An attorney's failure to object to the denial of his client's due process rights at a revocation hearing, of course, constitutes ineffective assistance of counsel. Commonwealth v. Vasquez, 255 Pa. Super. 545, 389 A.2d 111 (1978). A failure to object to documents or statements allegedly containing hearsay, however, is not so serious an error as to constitute representation short of that guaranteed by law. Pickert v. Pennsylvania Board of Probation and Parole, 100 Pa. Commw. 44, 514 A.2d 252 (1986) (counsel's failure to object to hearsay did not render his assistance ineffective because the parolee admitted the violations). And, our review of the record indicates that the Board's finding that the petitioner was convicted of robbery is supported by substantial evidence in the form of the petitioner's admission that he had an appeal pending on that conviction and by verified copies of the common pleas court's *491 entry of the petitioner's guilty plea. Certified copies of convictions, of course, are sufficient by themselves to support recommitment as a convicted violator and as a technical violator. Chapman v. Pennsylvania Board of Probation and Parole, 86 Pa. Commw. 49, 484 A.2d 413 (1984). Moreover, the petitioner's admission also supports his parole revocation. Heckrote v. Pennsylvania Board of Probation and Parole, 77 Pa. Commw. 131, 465 A.2d 118 (1983). Accordingly, we find no merit to the petitioner's claim that his attorney was ineffective in failing to object to allegedly irrelevant and hearsay evidence.
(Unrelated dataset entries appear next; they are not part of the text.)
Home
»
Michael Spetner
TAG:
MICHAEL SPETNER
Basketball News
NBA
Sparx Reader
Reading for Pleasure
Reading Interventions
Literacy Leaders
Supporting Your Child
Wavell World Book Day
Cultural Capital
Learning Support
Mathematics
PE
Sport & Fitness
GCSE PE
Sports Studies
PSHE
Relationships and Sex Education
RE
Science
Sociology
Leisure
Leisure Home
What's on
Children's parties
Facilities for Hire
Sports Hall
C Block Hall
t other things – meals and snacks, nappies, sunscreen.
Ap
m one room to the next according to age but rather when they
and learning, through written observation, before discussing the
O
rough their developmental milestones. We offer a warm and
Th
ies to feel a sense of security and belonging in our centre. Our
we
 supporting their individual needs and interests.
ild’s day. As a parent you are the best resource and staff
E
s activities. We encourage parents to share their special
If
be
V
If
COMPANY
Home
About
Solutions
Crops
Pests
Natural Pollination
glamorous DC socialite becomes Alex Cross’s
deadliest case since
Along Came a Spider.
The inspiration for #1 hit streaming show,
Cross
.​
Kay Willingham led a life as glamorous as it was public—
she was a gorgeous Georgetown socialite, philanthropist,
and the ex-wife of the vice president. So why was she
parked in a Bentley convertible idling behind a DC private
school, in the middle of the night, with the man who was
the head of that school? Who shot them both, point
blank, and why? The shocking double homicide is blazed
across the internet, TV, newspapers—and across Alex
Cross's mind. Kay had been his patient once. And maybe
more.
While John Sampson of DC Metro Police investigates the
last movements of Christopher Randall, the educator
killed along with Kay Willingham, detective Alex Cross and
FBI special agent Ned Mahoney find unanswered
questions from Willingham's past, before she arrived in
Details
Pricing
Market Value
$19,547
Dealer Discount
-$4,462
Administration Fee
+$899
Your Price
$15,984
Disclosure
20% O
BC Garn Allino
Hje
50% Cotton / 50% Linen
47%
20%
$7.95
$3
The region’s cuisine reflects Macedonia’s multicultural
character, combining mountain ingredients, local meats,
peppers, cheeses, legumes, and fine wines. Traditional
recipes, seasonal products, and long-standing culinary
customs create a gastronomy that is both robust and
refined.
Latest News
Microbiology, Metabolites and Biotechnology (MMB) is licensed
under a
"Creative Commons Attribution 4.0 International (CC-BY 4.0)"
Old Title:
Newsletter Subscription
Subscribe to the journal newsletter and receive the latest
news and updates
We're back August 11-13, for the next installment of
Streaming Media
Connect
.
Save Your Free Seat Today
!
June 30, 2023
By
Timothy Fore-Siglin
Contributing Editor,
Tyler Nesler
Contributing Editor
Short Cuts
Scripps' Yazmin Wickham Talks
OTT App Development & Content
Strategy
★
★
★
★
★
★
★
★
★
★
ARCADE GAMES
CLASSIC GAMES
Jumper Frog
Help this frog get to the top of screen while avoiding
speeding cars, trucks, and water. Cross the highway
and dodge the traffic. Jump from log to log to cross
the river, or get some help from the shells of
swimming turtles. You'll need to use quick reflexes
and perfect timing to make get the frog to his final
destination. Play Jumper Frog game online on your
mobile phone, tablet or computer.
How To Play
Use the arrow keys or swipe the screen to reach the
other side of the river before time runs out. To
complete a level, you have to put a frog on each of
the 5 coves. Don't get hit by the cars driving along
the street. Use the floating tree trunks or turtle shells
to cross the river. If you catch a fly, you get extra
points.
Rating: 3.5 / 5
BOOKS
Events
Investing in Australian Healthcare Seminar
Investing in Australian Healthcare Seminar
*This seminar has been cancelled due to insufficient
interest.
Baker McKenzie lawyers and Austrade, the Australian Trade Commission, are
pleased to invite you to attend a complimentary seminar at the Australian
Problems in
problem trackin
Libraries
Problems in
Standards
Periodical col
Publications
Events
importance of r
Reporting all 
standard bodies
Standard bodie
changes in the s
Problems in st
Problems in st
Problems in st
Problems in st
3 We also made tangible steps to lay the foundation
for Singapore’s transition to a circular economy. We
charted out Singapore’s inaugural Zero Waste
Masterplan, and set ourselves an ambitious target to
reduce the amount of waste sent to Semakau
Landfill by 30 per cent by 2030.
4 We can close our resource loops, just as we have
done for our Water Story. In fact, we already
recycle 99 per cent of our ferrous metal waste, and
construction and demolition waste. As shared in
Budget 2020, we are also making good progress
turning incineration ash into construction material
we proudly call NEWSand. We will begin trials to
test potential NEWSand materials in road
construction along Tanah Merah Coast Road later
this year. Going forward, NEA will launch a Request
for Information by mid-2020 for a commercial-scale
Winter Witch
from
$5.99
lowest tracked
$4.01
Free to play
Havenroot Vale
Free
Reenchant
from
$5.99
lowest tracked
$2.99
The petitioner also contends that the Board abused its discretion in dismissing his untimely request for administrative relief because he informed the Board that his attorney had abandoned him. He alleges that, after the August 14, 1985 revocation hearing, he requested his counsel, verbally and in writing, to take an appeal should he receive an adverse decision.[5] If, in fact, the petitioner did request his attorney to file an appeal, the failure to do so may have constituted ineffective assistance of counsel. The record, however, contains no evidence whatever as to whether or not such a request was made by the petitioner. Accordingly, we are unable to determine if counsel was functioning as guaranteed by law. LaCourt.

We will, therefore, remand this matter to the Board for an evidentiary hearing on the issue of whether or not the petitioner was denied the effective assistance of counsel by virtue of his attorney's failure to file an appeal from the September 12, 1985 recommitment order.

*492 ORDER

AND NOW, this 9th day of June, 1987, the September 12, 1985 and February 5, 1986 orders of the Pennsylvania Board of Probation and Parole in the above-captioned matter are vacated and this case is remanded to the Board for an evidentiary hearing on the issue of the effectiveness of the petitioner's attorney.

Jurisdiction relinquished.

NOTES

[1] The criminal conspiracy charge was dismissed.

[2] The petitioner was recommitted to serve sixty-six months backtime for his technical and convicted parole violations.

[3] A petition for review must be filed within thirty days of the entry of a quasijudicial order or appealable order pursuant to Pa. R.A.P. 1512(a)(i).

[4] On March 10, 1986, this Court also ordered that the Beaver County Public Defender be appointed to represent the petitioner in this matter.

[5] We note that a copy of the Board's September 12, 1985 recommitment order was sent to the petitioner's attorney thereby informing him that the statutory period within which to take an appeal had begun.